A love that is so strong it destroyed us both

11:12 AM Cassie 0 Comments


It was a relationship full of memories beyond replacement—memories that no one could steal, not even time, another love, nor death. Ours was timeless, but broken beyond repair. Our love was too intense that it scared us both; it scared us that maybe, we could never move on if one decides to let go, but you did, and I was the only one left afraid for myself, and for my days to come without you.

The strong love turned into strong pain. We began hurting each other, binding each other into a relationship that is no longer making neither of us happy. We began hurting each other, emotionally and physically. The bubbly days were gone, and we kind of just untied from each other’s hold. We started throwing old arguments from the past—arguments that I realized were never really resolved before.

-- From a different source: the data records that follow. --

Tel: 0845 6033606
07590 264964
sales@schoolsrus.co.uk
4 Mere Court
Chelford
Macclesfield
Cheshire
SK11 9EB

The wonderful dreams of us together for a lifetime suddenly became nightmares of today. On bad nights, I wake up and just stare at my bruises in the dark with just the moonlight to illuminate the evidences of what we’ve become together. My love, what have we become?

We mistook our weakness as bravery to get our relationship through. Now, we are falling apart without breaks, crushing each other’s lives slowly yet more painfully. I could no longer see the traces of who we used to be, of how we used to be. We grew out of each other in our own bond, that we began understanding differently. My silence was mistook as divergence, my tears as loss of affection, and my laughter with others as sadness in the relationship I am in. I was never asked, you just took every bit of me as they are, but then, you never really knew the truth behind. And so, you began to hit me and hurt me more and more, and more. The pain never seems to stop coming. It became my new life constant—the air that I breathe, the food that I eat, the water that I drink.

One day, we woke up and our relationship simply turned into an abusive one—a brutal and a selfish one. Nobody wanted to quit at first; we both wanted to see each other suffer with the other. We were both selfish. Then I decided, this was no longer doing me any good, but you keep strangling me with no apparent reason. I realized, you just love seeing me in pain, don’t you?

The bright days were eaten up whole by the dark ones. The roses became thorns, and the butterflies became bugs that are eating me from the inside, and slowly destroying me—so slow, I almost wished that my life be taken at that moment I first felt it. You enjoyed seeing me shattered into tiny pieces before you finally let me go. I endured the fact that the man I once saw myself waking up next to has turned into a leviathan that wants to see me drown in the middle of the sea while he is smiling next to the new girl he found.

You crushed me so fine before you freed me from the huge chains you tied me into. I am so crushed that I have no idea what to do next. Dignity was all I’m left with, and even that, you decided to take with you. Grateful that I am finally liberated, but where do I start building myself again? Where do I start when I can’t even trust myself to do the right things anymore? You took away all of me, the hope in my system, the glow in my eyes, the genuineness in my smile.


Somehow, I am still wishing that one day I could be whole again, smile like everything never happened, and close my eyes like I never even met you. Maybe someday, I could rebuild myself, and be tougher like I must be. And probably, meet you again, and not feel a bit of fear. But for now, I am allowing myself to weep, and weep until the tears just stop springing out—until the pain is just a shadow of the past, our once beautiful past. Looking back, everything we had still seem to be timeless, not because they are the most beautiful memories, but for they are beyond what we comprehended; they are incomparable for the scars it brought me cannot be healed, not even by time. It may heal some wounds, but the rest that remain open and throbbing need to be endured on my own.